> **Consigne**
Reprenez le texte ci-dessous sur l’art déco à Reims et poursuivez-le à partir de sa dernière phrase.

> **Texte de l’exercice**
········
Parmi toutes les raisons de visiter la ville champenoise, certaines sont plus surprenantes parce que moins évidentes. Assimiler uniquement à l’évocation de Reims sa majestueuse cathédrale française ou ses nombreuses caves de champagne, c’est oublier un pan entier de son histoire et du trésor architectural qu’offre encore aujourd’hui la cité. Il y a un siècle, l’art déco fut sacré à Reims, offrant à la postérité quelques témoignages de beauté, tout droit érigés du passé.
À seulement quarante-cinq minutes de train de Paris, Reims est la porte de l’Est de la France. Ville chargée d’histoire, elle attire de nombreux touristes pour toutes les pages du passé dont elle est l’héritière. « Cité des sacres et du champagne », la ville compte parmi les monuments français les plus classés au patrimoine mondial. Sa cathédrale est un joyau médiéval, témoin de plusieurs siècles d’onction des rois de France. Son vin pétillant a transformé le nom de la ville en une marque internationale. Mais une autre vitrine offre aux curieux une raison de plus de venir visiter Reims. Depuis les années 1920, de nombreux bâtiments art déco s’érigent dans la cité et la décorent de mosaïques et de sculptures florales et décoratives, au style assurément épuré, droit et rigoureusement dessiné. C’est ce qui définit d’ailleurs l’art déco.
Un style architectural typiquement français qui consacre une grande importance à des formes pures et géométriques, ainsi qu’à de nombreux éléments décoratifs. Suivant l’ère de l’art nouveau, dont le cœur névralgique se situerait bien plus à l’Est encore, à Nancy, l’art déco est à son apogée en France vers 1925. S’il est très répandu aux États-Unis ou dans la péninsule ibérique, il est pourtant créé en Belgique et popularisé en France. Reims est incontestablement une de ses plus belles devantures. Là, bâtiments publics, théâtres, grands magasins ou simples appartements sont les témoins de l’effervescence architecturale de l’après-guerre. Il faut dire que le terrain y était particulièrement propice. Au lendemain de la Première Guerre mondiale, la ville dévastée laisse un grand espace de création et d’imagination pour de nombreux architectes contemporains. Pourtant, contrairement à de nombreuses communes totalement reconstruites après-guerre, la ville entière n’est pas harmonieusement rebâtie. À Reims, vous ne trouverez pas de cohésion architecturale ou de quartier art déco. Simplement, au hasard des rues, le plaisir de se replonger à une époque de construction esthétique et de soin du détail. L’unité n’existe pas même dans les matériaux ou dans les représentations d’art déco. Tantôt du marbre et des mosaïques, tantôt des sculptures de béton. Des fresques ornent parfois l’extérieur ou se cachent bien plus souvent à l’intérieur de somptueuses bâtisses, les ornant de quelques représentations des gloires de la ville martyre.
········
> **Matériel fourni**
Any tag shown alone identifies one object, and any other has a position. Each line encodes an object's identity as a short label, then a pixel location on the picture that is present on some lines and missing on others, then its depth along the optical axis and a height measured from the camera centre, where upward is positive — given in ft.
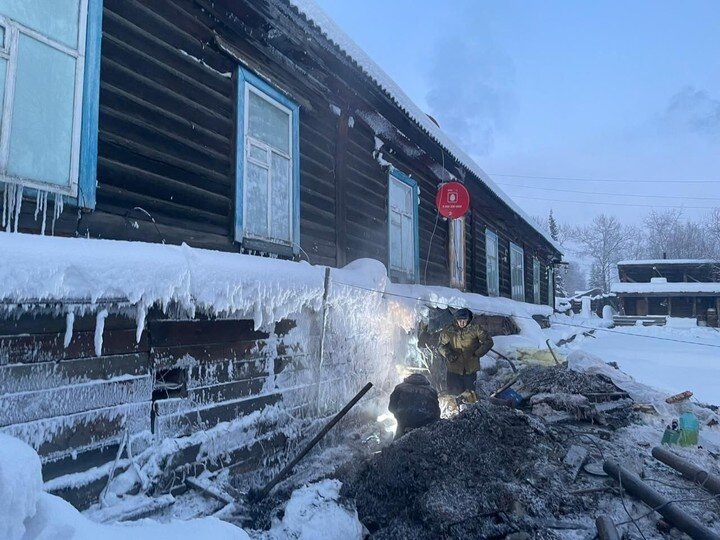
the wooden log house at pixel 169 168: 8.64 +3.70
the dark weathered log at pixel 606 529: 10.04 -5.20
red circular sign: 28.32 +6.80
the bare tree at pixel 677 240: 188.93 +30.69
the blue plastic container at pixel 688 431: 17.49 -4.96
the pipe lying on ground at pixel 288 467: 11.81 -4.75
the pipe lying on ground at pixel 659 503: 10.40 -5.20
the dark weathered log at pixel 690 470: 13.03 -5.15
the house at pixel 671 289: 96.53 +3.87
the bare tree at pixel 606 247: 204.23 +28.13
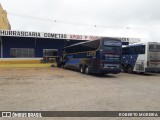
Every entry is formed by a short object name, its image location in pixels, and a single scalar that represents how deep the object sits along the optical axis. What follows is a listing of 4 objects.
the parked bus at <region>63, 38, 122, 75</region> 9.85
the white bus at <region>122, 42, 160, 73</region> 11.10
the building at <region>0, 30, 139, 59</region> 16.42
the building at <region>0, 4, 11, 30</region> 20.07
········
> **Réponse**
À Reims, l’art déco se mêle à merveille avec les symboles locaux. La vigne et le travail viticole sont valorisés sur les murs, les sacres apparaissent sur des éléments décoratifs et le commerce et l’industrie, les nouvelles spécialités champenoises au détour du siècle dernier, n’ont de cesse d’être valorisés par une architecture en phase avec son temps. Ici, la Révolution puis les guerres successives ont endommagé la cité jusqu’à lui détruire ses plus belles parures, mais il y a bien une relique que le temps a épargnée, c’est celle d’un style architectural aussi fascinant qu’anachronique. Si le centenaire de la Grande Guerre est passé, il reste encore à célébrer celui de l’art déco qui, il y a un siècle, chamarrait quelques rues. Et pour ce voyage dans le temps, Reims est incontestablement la plus authentique des destinations.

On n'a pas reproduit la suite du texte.